Alıntı:
Orijinal Mesaj Sahibi denizakvaryumu
Sonuçta doğaya neemazalla müdahale de bir müdahaledir...
Benim görüşüm, Prof.Fukuoka bu konuda nasıl hareket ediyorsa öyle davranılsın.
|
Kapama mevye ağaçlarında Prof. Fukuoka' nın
çalılışısı mümkün değil.
Prof. Fukuoka geniş bir tarlada
mandalin ağaçları yetiştiriyor. Mandalin
pek budama istemeyen (budama yapmıyor) ve yabancı otlarla mücadele (
gölgeleyeci etkisinden dolayı
pek ot bitmiyor) etmiyor. Halbuki; kuru dalları çıkardığını (kestiği) belirtilmiyor ki bu
ağacın ölümü demektir.
Mandalin tarlası kapama değil. Başka meyve ağaçlarıda yetiştiryor. Bir
düzen kurmuş.
Bir meyve ağacına gelen zararlı, diğer bir meyve ağacına gelen yararlı tarafında avlanıyor. Böylece doğal bir düzen kuruluyor.
İşte bunun için hiç bir
ilaç kullanmıyor.
Ancak
toprak işleme konusuna katılıyorum. Özellikkle Mandalin ve benzer ağaçların kökleri yüzeye yakın. Yani kazık köklü değil. Toprağın işlenmesi gerekmiyor. Kuruyan otlar doğal malçlama yapıyor yani gübre gibi kullanılıyor.
Toprakta çürükler ve börtü, böçek bir habitat oluşturuyor.
Ben 30 yıldır 400 m2 de bunu yapıyorum.(Prof.Fukuoka'dan habersiz.)

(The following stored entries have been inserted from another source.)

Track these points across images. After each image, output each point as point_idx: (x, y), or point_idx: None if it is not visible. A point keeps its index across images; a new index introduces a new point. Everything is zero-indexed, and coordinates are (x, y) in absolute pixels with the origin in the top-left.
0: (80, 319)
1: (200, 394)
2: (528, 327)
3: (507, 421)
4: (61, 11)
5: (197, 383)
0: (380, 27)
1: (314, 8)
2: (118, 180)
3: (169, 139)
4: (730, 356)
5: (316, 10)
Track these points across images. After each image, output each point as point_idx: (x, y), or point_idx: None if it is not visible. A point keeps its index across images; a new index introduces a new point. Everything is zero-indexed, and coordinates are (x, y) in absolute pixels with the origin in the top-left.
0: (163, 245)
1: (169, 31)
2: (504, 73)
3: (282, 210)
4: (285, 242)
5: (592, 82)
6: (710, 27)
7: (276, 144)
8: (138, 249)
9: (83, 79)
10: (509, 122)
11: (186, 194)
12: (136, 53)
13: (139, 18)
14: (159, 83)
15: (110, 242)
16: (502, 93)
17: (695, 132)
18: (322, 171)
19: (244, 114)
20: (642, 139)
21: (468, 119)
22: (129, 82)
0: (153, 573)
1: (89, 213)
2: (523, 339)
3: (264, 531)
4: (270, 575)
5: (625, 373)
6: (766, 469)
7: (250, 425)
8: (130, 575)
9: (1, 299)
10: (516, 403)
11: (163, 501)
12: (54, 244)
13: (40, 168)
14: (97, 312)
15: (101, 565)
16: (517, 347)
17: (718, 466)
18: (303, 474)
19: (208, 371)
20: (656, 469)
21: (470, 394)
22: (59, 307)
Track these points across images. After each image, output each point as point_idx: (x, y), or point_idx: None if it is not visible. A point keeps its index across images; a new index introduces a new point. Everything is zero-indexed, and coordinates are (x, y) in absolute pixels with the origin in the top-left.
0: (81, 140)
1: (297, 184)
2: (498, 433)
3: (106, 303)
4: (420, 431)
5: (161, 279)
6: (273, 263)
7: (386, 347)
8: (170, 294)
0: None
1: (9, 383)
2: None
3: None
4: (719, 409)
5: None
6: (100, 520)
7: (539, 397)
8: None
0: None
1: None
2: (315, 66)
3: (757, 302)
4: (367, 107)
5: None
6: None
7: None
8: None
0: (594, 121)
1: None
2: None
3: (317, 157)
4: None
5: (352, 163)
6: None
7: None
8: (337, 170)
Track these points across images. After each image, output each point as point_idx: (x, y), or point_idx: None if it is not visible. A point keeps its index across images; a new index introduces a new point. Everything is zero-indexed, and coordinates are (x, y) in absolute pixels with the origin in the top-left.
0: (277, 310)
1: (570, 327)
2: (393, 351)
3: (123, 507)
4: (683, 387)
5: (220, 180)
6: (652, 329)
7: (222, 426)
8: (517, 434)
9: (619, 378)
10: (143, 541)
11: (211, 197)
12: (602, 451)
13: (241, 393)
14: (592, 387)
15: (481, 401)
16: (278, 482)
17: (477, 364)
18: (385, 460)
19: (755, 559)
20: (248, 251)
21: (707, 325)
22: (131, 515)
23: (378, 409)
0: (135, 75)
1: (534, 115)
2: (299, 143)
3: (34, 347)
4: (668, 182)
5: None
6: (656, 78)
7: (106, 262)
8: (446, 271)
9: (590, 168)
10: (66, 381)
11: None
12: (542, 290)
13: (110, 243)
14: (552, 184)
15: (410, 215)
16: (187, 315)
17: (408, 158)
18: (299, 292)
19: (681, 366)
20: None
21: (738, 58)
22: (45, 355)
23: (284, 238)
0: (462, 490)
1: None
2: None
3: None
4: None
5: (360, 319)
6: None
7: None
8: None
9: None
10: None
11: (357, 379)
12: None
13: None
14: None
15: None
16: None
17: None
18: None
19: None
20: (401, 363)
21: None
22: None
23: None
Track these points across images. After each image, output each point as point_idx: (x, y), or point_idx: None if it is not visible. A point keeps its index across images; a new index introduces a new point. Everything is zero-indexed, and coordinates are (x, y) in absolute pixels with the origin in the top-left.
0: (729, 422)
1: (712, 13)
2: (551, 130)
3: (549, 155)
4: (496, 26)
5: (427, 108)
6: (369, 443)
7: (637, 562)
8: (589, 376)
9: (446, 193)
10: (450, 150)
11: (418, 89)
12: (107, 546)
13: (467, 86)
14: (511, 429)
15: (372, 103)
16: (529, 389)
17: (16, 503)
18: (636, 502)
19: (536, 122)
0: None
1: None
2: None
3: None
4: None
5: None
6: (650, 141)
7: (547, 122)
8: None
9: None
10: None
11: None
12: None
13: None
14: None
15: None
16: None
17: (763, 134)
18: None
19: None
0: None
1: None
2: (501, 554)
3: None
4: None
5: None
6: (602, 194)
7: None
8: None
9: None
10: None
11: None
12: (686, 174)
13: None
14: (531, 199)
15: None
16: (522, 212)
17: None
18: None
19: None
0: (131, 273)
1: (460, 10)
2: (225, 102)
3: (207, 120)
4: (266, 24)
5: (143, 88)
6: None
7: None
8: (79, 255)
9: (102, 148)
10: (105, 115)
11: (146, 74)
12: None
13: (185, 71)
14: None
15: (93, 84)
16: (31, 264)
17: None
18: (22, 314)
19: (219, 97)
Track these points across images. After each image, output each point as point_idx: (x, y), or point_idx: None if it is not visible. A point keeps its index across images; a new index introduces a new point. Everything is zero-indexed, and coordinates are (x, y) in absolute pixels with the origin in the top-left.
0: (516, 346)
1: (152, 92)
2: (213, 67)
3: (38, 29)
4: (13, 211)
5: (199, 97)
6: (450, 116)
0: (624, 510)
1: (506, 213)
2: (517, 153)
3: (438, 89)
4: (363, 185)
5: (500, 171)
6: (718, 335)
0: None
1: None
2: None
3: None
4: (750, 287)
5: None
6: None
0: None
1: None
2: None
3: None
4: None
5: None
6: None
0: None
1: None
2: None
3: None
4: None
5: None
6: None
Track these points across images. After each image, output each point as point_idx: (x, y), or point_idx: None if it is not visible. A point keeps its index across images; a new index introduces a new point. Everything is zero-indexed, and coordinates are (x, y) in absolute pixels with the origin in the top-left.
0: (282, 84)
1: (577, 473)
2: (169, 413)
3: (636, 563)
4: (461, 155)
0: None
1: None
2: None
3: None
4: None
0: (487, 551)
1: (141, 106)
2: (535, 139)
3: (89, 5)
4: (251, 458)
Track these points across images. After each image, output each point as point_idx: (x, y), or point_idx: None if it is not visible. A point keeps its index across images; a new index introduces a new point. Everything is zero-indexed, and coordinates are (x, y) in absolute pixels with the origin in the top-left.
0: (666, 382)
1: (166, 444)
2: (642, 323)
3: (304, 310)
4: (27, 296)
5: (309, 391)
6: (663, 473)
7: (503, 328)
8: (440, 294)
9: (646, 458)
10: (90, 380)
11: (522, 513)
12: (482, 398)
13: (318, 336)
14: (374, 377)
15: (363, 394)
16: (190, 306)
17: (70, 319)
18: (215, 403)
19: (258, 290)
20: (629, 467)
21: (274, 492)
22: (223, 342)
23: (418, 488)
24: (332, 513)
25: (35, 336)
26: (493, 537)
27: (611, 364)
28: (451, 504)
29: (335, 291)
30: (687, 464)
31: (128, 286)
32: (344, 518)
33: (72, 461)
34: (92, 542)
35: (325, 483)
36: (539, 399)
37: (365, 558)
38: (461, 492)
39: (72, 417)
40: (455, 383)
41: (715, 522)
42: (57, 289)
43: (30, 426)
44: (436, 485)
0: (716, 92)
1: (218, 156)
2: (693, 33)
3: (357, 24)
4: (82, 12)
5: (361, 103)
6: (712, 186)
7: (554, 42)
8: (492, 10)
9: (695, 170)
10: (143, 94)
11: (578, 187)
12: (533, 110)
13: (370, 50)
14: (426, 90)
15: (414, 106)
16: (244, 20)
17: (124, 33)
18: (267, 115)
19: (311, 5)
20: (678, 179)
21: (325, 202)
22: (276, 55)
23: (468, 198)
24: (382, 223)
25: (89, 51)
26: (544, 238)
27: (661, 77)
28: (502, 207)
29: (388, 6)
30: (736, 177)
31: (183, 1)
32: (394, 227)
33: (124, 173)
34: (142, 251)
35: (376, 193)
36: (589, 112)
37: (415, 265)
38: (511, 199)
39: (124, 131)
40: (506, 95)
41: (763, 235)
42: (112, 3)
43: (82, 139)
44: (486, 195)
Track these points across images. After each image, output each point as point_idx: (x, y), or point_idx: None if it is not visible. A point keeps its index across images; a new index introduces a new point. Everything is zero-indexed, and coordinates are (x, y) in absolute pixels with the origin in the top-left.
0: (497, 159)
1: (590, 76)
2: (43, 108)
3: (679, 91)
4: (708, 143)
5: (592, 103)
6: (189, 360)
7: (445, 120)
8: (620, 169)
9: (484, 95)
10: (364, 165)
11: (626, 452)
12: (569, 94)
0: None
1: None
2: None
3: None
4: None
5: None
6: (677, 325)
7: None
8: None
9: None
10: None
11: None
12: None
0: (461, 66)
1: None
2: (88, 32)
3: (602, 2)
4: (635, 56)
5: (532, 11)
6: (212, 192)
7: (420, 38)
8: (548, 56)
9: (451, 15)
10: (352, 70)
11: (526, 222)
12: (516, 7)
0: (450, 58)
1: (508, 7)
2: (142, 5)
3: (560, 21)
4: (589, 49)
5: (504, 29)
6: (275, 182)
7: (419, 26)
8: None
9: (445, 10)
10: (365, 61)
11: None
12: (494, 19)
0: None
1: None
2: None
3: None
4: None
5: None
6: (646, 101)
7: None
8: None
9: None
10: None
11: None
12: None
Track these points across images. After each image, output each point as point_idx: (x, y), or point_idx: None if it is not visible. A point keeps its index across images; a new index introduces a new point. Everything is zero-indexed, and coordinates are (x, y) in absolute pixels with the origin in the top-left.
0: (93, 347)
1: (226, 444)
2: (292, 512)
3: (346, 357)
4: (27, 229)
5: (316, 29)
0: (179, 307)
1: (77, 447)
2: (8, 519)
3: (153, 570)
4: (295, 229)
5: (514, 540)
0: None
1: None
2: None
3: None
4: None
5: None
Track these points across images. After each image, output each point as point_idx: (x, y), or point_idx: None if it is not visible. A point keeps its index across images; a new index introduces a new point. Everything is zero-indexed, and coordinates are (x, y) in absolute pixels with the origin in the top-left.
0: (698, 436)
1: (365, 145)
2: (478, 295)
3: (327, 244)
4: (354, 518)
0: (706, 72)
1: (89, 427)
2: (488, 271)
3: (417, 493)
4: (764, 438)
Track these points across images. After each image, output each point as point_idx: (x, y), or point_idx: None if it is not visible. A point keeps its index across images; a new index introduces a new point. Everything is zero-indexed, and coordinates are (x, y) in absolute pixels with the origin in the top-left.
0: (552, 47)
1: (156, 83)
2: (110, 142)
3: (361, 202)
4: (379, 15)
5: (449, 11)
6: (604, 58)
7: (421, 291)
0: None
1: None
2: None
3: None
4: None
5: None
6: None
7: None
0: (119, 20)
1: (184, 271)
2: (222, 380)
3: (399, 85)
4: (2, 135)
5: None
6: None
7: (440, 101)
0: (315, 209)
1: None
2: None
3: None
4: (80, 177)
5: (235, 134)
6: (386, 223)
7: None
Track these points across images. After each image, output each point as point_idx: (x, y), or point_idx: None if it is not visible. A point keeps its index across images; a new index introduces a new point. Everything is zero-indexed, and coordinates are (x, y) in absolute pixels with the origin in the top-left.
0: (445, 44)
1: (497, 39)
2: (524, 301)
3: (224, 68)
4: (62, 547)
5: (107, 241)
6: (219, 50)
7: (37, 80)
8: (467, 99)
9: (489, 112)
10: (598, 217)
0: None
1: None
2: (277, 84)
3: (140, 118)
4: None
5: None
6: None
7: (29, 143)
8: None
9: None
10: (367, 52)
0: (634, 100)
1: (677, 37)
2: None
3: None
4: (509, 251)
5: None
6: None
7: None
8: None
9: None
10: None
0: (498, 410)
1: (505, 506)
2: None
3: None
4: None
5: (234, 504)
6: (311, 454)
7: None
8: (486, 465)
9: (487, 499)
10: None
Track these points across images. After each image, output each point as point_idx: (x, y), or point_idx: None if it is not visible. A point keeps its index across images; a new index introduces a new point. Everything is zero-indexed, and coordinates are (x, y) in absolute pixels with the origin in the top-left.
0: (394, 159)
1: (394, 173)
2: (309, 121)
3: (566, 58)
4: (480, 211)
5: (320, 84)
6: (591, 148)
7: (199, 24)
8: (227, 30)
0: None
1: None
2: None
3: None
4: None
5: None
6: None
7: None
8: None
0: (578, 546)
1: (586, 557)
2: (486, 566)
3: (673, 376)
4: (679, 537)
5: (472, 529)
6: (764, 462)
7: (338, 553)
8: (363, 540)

Şimdilerde 10 dönüm _içinde 40 kadar meyve ağacı var_ zeytin tarlasında toprak işlemesiz yetiştiriçiliği denemeye başladım.
Dediğim gibi Prof. Fukuoka' ya kuru dalların budanması ve yabancı otlarla mücadele konusunda katılmıyorum.
Birde
budur ağaçları budamak zorundasın.(Onun bodur ağacı olduğunu sanmıyorum.)
İster
bodur kiraz olsun ister
bodur zeytin (arbequena) budamazsan diğer ağaçlardan farksızdır. Kocaman ağaç olurlar.
Fark nerede; boduru budarsan fazla meyve alırsın. Bodur olmayanı budarsan meyvesinide budamış olursun. Yani verim düşer. Diğerinde verim artar.